Reliability-Based Design for Market Systems (RBDMS) : Case Study on Electric Vehicle Design
Ungki Lee(이웅기),Namwoo Kang(강남우),Ikjin Lee(이익진) 대한기계학회 2017 대한기계학회 춘추학술대회 Vol.2017 No.11
When designing a product, both engineering uncertainty and market heterogeneity should be considered to reduce the risk of failure in the market. Reliability-based design optimization (RBDO) approach allows decision makers to achieve target confidence in product performance under engineering uncertainty. On the other hand, design for market systems (DMS) approach helps decision makers to find profit-maximized product design under market heterogeneity. This paper proposes a reliability-based design for market systems (RBDMS) framework for electric vehicle (EV) design by integrating RBDO and DMS approaches. In RBDO, the product quality is controlled based on arbitrarily defined reliability. However, from the viewpoint of the company, it is necessary to set the appropriate reliability since the increased reliability increases both consumer satisfaction and manufacturing cost. Therefore, by modeling how reliability affects the customer choice, the optimum reliability which maximizes the profit can be derived. The “reliability” in the framework is used as follows: (1) a decision variable; (2) an attribute that directly influences the customer preference; (3) standards to determine advertised performance; and (4) reliability constraints in engineering model.
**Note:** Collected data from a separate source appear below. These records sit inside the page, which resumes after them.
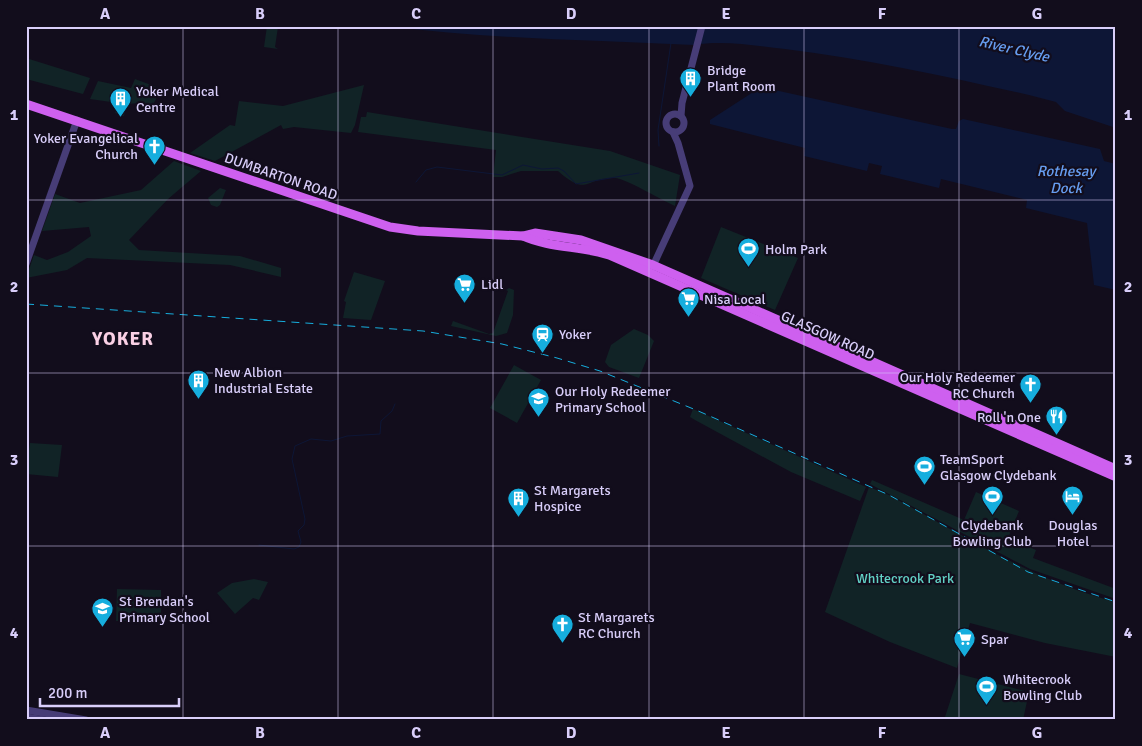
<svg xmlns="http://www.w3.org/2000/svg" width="1142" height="746" font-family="Signika,sans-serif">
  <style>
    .green { fill: #112326 }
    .water { fill: #0d1636 }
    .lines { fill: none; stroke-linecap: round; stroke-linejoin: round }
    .stream { stroke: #0d1636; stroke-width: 1 }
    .minor { stroke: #473d77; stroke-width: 7 }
    .major { stroke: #ce60ef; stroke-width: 9 }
    .rail { stroke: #16aede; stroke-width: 1; stroke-dasharray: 8 6; stroke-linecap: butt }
    .grid { fill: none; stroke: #d9cefa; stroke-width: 1; stroke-opacity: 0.55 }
    .labels { text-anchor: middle; stroke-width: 4.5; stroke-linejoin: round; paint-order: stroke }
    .poi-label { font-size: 14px; fill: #d9cefa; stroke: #120d1c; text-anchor: start }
    .street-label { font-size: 14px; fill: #d9cefa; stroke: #120d1c }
    .park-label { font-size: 14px; fill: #62d2c6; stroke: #120d1c }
    .water-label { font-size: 15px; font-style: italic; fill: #669df0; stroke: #120d1c }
    .district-label { font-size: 19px; font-weight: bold; letter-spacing: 1px; fill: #fad0e5; stroke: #120d1c }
    .neatline { fill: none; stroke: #d9cefa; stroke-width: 2 }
    .grid-label { font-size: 16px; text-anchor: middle; font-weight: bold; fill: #d9cefa }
  </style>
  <rect width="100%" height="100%" fill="#120d1c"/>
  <g class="green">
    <polygon points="267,26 278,27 275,47 278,49 264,47"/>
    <polygon points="26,58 90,78 83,94 26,79"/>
    <polygon points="135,79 162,89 152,106 150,106 151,110 148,109 149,106 143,104 142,107 140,103 126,104 124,116 115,113 118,103 90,99 98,81 131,88"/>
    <polygon points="364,85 355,125 351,133 294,127 283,129 281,125 215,161 190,153 230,125 235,126 239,101 283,106"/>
    <path d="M367 112 610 151 680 175 675 206C663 201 625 178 615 178 584 177 589 198 558 171H521L502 177H493L496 150 358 132 361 117H366Z"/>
    <polygon points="174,161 201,171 168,199 129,240 139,250 240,256 281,268 281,277 230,265 87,258 67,270 26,278 34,255 47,260 68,252 91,236 89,227 42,231 55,194 80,203 141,190"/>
    <polygon points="220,188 226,190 220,205 217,207 211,205 208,198"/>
    <polygon points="721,227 798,258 775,310 701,278"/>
    <polygon points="354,272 385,281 371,320 343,318 346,302 344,301"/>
    <polygon points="509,288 514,290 513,315 507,333 496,336 451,326 453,321 489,334 493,333 508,291 506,290"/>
    <polygon points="634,329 648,335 654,341 639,378 609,367 605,362 611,345"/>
    <polygon points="514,365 541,380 517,423 490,408"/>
    <polygon points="693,409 866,487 860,501 791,472 695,420 690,417"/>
    <polygon points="30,443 62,445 58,477 26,474"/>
    <polygon points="872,480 964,520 976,492 1019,511 1008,538 1036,550 1033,558 1116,589 1116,599 1030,569 870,484"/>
    <path d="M869 487 889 495C963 535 1034 581 1116 602V657L1045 643 970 623 957 668 890 642 825 612Z"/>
    <polygon points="254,579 268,582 259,600 253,598 235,614 217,593 232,583"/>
    <polygon points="117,589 161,590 161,621 116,621"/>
    <polygon points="959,674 1029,692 1023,720 944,720"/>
  </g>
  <g class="water">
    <path d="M387 26H1116V128L1065 111 1056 102 1029 95C948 77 868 59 785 49 755 46 724 40 694 45 593 40 486 39 387 26Z"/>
    <polygon points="761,87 952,129 956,129 959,121 963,119 1100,149 1104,161 1116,164 1116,290 1094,285 1087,223 1026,208 1027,200 941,179 939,188 880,174 882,166 869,163 867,171 804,156 805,148 710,124 710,120"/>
  </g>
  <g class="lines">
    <g class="stream">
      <polyline points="659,146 658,130 671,43"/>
      <polyline points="416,182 426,170 437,167 502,175 523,165 542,169 558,168 564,171 576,184 639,173"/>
      <polyline points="259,545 294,549 299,547 301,542 298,531 304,525 305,519 292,459 295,446 311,439 331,441 347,436 380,434 381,421 392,411 395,404"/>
    </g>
    <g class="minor">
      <circle cx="675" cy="123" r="9"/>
      <polyline points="681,116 682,103 702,26"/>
      <polyline points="26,264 77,120"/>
      <polyline points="652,268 690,186 678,143 673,132"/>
      <polyline points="26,710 86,720"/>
      <polyline points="26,717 45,720"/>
    </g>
    <g class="major">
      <polyline points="26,104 390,227 418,231 523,236 535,233 581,240 653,265 1116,469"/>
      <path d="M523 236C549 248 581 246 609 255L1116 477"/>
    </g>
    <polyline class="rail" points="26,304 423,331 502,344 557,358 600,371 696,410 889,495 1028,572 1116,602"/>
  </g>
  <path class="grid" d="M183 26V720M338 26V720M493 26V720M649 26V720M804 26V720M959 26V720M26 200H1116M26 373H1116M26 546H1116"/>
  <defs>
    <symbol id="building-pin" viewBox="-11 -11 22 30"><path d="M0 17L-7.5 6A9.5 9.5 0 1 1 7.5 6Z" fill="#16aede" stroke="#120d1c"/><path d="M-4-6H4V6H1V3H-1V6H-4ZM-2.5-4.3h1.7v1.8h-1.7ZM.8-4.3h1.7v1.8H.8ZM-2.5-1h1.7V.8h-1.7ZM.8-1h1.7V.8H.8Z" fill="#fff"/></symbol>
    <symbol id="church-pin" viewBox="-11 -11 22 30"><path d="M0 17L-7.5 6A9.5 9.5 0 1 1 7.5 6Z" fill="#16aede" stroke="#120d1c"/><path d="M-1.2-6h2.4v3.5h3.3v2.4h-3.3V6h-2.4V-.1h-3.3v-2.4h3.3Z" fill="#fff"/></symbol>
    <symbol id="stadium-pin" viewBox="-11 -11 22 30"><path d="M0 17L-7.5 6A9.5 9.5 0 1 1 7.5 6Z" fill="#16aede" stroke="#120d1c"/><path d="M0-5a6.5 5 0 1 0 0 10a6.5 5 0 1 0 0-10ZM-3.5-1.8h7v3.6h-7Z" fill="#fff"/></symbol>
    <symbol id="supermarket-pin" viewBox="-11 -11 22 30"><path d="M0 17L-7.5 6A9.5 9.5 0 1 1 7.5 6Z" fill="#16aede" stroke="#120d1c"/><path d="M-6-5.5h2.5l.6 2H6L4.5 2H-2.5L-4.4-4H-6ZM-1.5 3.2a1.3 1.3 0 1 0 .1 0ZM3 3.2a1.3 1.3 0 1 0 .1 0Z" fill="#fff"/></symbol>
    <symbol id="station-pin" viewBox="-11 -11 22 30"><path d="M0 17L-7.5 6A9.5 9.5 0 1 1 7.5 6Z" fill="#16aede" stroke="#120d1c"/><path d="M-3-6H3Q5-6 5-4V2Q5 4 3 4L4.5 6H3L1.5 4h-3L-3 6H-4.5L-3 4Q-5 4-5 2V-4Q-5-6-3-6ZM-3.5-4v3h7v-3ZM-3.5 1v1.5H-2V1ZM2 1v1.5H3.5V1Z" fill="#fff"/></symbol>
    <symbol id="school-pin" viewBox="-11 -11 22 30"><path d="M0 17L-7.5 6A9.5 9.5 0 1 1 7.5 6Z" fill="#16aede" stroke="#120d1c"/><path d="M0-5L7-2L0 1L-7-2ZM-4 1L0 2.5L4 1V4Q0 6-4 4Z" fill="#fff"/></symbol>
    <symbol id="restaurant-pin" viewBox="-11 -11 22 30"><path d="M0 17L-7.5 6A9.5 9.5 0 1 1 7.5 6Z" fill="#16aede" stroke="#120d1c"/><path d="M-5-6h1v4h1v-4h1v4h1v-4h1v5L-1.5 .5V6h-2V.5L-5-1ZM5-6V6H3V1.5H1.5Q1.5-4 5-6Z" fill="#fff"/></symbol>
    <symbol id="hotel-pin" viewBox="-11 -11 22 30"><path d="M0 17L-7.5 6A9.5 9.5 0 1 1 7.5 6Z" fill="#16aede" stroke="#120d1c"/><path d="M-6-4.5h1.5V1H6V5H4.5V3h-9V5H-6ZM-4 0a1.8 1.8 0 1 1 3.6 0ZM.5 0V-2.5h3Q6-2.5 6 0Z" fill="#fff"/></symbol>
  </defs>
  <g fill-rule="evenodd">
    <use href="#building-pin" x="678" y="66" width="25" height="34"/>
    <use href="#building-pin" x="108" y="86" width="25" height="34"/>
    <use href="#church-pin" x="142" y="134" width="25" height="34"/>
    <use href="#stadium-pin" x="736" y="236" width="25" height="34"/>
    <use href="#supermarket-pin" x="452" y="272" width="25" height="34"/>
    <use href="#supermarket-pin" x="676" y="286" width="25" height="34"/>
    <use href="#station-pin" x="530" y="322" width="25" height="34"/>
    <use href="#building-pin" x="186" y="368" width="25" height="34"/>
    <use href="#church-pin" x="1018" y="372" width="25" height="34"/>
    <use href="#school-pin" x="526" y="386" width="25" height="34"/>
    <use href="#restaurant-pin" x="1044" y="404" width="25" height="34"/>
    <use href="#stadium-pin" x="912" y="454" width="25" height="34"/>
    <use href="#stadium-pin" x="980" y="484" width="25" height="34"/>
    <use href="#hotel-pin" x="1060" y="484" width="25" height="34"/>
    <use href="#building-pin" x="506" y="486" width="25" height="34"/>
    <use href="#school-pin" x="90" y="596" width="25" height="34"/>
    <use href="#church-pin" x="550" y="612" width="25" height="34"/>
    <use href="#supermarket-pin" x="952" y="626" width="25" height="34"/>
    <use href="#stadium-pin" x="974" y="674" width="25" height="34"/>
  </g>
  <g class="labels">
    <g class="poi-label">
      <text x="707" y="75">Bridge<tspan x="707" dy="16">Plant Room</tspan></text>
      <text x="136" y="96">Yoker Medical<tspan x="136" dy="16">Centre</tspan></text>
      <text x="138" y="143" text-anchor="end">Yoker Evangelical<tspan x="138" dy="16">Church</tspan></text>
      <text x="765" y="254">Holm Park</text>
      <text x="481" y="289">Lidl</text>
      <text x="704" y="304">Nisa Local</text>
      <text x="559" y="339">Yoker</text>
      <text x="214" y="377">New Albion<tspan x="214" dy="16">Industrial Estate</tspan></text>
      <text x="1015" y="382" text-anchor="end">Our Holy Redeemer<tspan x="1015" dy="16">RC Church</tspan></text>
      <text x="555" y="396">Our Holy Redeemer<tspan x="555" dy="16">Primary School</tspan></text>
      <text x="1041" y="422" text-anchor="end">Roll 'n One</text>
      <text x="940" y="464">TeamSport<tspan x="940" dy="16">Glasgow Clydebank</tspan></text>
      <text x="534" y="495">St Margarets<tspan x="534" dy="16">Hospice</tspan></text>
      <text x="992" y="530" text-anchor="middle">Clydebank<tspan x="992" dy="16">Bowling Club</tspan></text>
      <text x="1073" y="530" text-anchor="middle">Douglas<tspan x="1073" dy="16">Hotel</tspan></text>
      <text x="119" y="606">St Brendan's<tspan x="119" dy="16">Primary School</tspan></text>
      <text x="578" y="622">St Margarets<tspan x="578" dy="16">RC Church</tspan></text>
      <text x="981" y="644">Spar</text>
      <text x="1003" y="684">Whitecrook<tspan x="1003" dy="16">Bowling Club</tspan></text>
    </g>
    <g class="street-label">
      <text transform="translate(281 176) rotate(19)" y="5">DUMBARTON ROAD</text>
      <text transform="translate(828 335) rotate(24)" y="5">GLASGOW ROAD</text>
    </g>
    <g class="park-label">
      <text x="905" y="583">Whitecrook Park</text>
    </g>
    <g class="water-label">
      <text transform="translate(1014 49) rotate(13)" y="5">River Clyde</text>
      <text x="1066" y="176">Rothesay<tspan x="1066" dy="17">Dock</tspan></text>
    </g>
    <g class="district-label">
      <text x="123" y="345">YOKER</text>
    </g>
  </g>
  <rect width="1142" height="746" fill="none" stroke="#120d1c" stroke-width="55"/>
  <path d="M40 698v8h139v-8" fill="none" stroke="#d9cefa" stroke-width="2.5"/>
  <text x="48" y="698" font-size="15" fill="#d9cefa" stroke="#120d1c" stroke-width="4" paint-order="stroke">200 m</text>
  <rect x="28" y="28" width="1086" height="690" class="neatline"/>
  <g class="grid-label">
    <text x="105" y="19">A</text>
    <text x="260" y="19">B</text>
    <text x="416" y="19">C</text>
    <text x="571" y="19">D</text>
    <text x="726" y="19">E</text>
    <text x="882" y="19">F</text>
    <text x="1037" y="19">G</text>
    <text x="14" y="120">1</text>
    <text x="1128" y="120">1</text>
    <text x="14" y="292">2</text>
    <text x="1128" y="292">2</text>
    <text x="14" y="465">3</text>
    <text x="1128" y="465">3</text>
    <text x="14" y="638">4</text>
    <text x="1128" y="638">4</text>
    <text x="105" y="738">A</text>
    <text x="260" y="738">B</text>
    <text x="416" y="738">C</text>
    <text x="571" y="738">D</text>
    <text x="726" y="738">E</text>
    <text x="882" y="738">F</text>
    <text x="1037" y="738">G</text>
  </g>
</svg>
We optimized and compared four scenarios depending on whether engineering systems are deterministic or probabilistic, and whether a market is homogeneous or heterogeneous. The results show that designing an entry EV model with low reliability is recommended under engineering uncertainty and market heterogeneity, while designing a premium EV model with high reliability is recommended to ensure the robustness of the profit.